To take part in a chess tournament within the walls of one of these historically important and beautifully crafted buildings is an opportunity not to be missed. As a venue for playing chess, I have complete faith in Alex McFarlane, as one of the most experienced arbiters and tournament organisers, that it will be first class.

Additionally, the history and location of the building, combined with the history of the game of chess and the possibility of one of the strongest tournaments in Scotland for some time presents a fantastic opportunity to promote not just the event itself but the benefits of chess as a whole.

Can we commandeer the nearby George Square during the event with chess players and boards, in a similar way to our chess playing friends do in the parks and boulevards of Moscow and New York? Can 32 adults or children be persuaded to dress up as chess pieces to take part in a giant game in Glasgow’s main square? Can we entice the local cafes, restaurants, bars and shops of the Merchant City and the Italian centre to promote and support our event by joining in Glasgow’s chess week?

The possible benefits of holding the Championships at the Trades Hall vastly outweigh the two very small negatives, which can easily be overcome. For the majority, no free parking close by should not present a problem. With its central location the venue is very accessible by rail, bus and subway.

For those like me that prefer to drive, Sunday’s Buchanan Galleries is a good parking option, currently you can park there all day on a Sunday for only £3. From Monday to Saturday Shields Road Park and Ride is open from 6.30am until after 11pm and currently costs £5, which includes your parking and a return subway ticket. Dundasvale Car Park near Cowcaddens subway is an alternative at 80p per hour plus £2.40 for a return subway ticket.

The other small negative may be accommodation prices for those who are too far away to commute and I guess this is always going to be an issue no matter where the tournament is held. I would recommend keeping an eye on the Travelodge and Premier Inn websites for special deals and looking at places outside the centre and travelling in. Earlier this year I played in the littler events at the British Championships in Sheffield. I managed to book a Travelodge for the full fortnight at £9 a night.
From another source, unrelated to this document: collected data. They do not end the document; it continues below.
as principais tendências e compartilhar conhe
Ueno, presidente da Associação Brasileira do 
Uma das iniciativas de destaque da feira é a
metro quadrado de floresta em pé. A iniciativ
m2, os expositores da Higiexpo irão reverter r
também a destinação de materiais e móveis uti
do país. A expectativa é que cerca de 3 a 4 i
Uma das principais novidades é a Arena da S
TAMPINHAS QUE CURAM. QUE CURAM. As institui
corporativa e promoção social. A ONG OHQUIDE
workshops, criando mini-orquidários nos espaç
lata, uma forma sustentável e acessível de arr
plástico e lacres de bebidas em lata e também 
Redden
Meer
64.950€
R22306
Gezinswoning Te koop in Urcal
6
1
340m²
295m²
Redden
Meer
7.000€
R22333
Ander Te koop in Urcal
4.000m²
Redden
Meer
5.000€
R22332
Okay, it was a half hour journey to the playing venue every morning and I had to get up at 5.30am one morning, a few months before the tournament, to book online but it was worth it.

I looked forward to playing at Sheffiled and I’m already looking forward to participating in the 2012 Scottish Championships in Glasgow, at what I think will be a fantastic venue. Holidays from work have already been booked.